### RECORD EXTRACTS ###
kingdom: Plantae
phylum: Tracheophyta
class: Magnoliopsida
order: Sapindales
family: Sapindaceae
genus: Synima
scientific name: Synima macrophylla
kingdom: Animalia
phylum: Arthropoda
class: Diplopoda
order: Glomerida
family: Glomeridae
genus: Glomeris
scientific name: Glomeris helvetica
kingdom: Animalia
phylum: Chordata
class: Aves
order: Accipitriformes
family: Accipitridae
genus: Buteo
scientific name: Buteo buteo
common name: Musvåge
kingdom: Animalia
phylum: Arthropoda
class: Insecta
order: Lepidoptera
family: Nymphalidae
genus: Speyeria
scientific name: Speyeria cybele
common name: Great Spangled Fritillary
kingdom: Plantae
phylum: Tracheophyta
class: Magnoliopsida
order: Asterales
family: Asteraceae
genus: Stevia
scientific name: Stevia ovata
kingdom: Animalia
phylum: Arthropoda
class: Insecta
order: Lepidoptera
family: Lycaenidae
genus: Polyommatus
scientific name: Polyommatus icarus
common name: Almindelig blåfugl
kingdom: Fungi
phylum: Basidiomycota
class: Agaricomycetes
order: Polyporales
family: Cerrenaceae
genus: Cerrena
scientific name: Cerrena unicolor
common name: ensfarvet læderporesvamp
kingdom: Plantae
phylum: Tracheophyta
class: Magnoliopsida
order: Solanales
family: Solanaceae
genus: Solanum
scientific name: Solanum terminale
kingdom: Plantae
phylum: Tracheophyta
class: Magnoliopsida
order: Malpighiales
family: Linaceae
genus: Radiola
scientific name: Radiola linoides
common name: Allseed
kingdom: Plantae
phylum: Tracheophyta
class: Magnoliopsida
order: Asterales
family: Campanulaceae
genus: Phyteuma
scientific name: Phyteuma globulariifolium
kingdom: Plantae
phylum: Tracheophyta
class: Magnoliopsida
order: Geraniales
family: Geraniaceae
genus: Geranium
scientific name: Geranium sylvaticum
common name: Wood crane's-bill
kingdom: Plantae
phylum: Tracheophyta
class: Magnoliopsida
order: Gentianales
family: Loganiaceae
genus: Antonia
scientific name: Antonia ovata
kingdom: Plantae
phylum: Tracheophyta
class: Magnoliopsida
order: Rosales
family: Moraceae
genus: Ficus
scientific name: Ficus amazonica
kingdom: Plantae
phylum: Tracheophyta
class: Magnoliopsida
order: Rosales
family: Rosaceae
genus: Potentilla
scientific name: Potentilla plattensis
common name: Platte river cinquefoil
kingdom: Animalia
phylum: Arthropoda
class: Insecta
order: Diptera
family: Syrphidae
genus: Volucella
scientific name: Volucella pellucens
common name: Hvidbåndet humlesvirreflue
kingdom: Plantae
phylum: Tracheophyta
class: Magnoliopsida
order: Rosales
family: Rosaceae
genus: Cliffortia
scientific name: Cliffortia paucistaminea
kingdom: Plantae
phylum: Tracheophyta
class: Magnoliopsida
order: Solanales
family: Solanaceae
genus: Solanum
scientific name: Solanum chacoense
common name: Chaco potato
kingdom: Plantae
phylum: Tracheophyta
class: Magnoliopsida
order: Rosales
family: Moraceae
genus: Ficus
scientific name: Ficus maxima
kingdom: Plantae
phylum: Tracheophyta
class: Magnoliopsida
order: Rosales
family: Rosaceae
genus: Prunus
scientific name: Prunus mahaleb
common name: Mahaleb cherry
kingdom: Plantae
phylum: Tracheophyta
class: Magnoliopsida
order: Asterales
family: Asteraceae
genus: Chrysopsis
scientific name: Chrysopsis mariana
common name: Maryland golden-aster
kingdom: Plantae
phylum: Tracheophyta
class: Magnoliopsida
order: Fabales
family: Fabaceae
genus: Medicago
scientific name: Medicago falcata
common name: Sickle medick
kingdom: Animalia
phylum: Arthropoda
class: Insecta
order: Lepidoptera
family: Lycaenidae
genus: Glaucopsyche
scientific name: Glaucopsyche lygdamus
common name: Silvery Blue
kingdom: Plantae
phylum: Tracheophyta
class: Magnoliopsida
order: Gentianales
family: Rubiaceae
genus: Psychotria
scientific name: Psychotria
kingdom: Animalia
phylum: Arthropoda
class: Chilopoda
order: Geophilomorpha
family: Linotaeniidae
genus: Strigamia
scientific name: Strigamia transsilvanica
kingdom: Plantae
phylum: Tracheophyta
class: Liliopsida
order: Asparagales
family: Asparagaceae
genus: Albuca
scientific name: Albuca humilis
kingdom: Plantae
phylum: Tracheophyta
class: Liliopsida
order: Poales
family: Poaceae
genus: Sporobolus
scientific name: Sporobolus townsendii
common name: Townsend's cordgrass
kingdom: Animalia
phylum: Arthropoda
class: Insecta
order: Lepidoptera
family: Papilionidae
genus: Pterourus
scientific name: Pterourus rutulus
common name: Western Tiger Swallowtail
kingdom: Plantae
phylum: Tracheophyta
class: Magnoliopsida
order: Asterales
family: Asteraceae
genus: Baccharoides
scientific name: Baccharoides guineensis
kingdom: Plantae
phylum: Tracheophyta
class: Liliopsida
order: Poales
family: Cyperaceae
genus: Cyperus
###
▶ YOUR OBJECTIVE:
Rewrite the lines between the one holding "class: Diplopoda" and the one holding "genus: Speyeria", inclusive, as a numbered list, skipping any blank lines.

▶ RESULT FOR THIS TASK:
1. class: Diplopoda
2. order: Glomerida
3. family: Glomeridae
4. genus: Glomeris
5. scientific name: Glomeris helvetica
6. kingdom: Animalia
7. phylum: Chordata
8. class: Aves
9. order: Accipitriformes
10. family: Accipitridae
11. genus: Buteo
12. scientific name: Buteo buteo
13. common name: Musvåge
14. kingdom: Animalia
15. phylum: Arthropoda
16. class: Insecta
17. order: Lepidoptera
18. family: Nymphalidae
19. genus: Speyeria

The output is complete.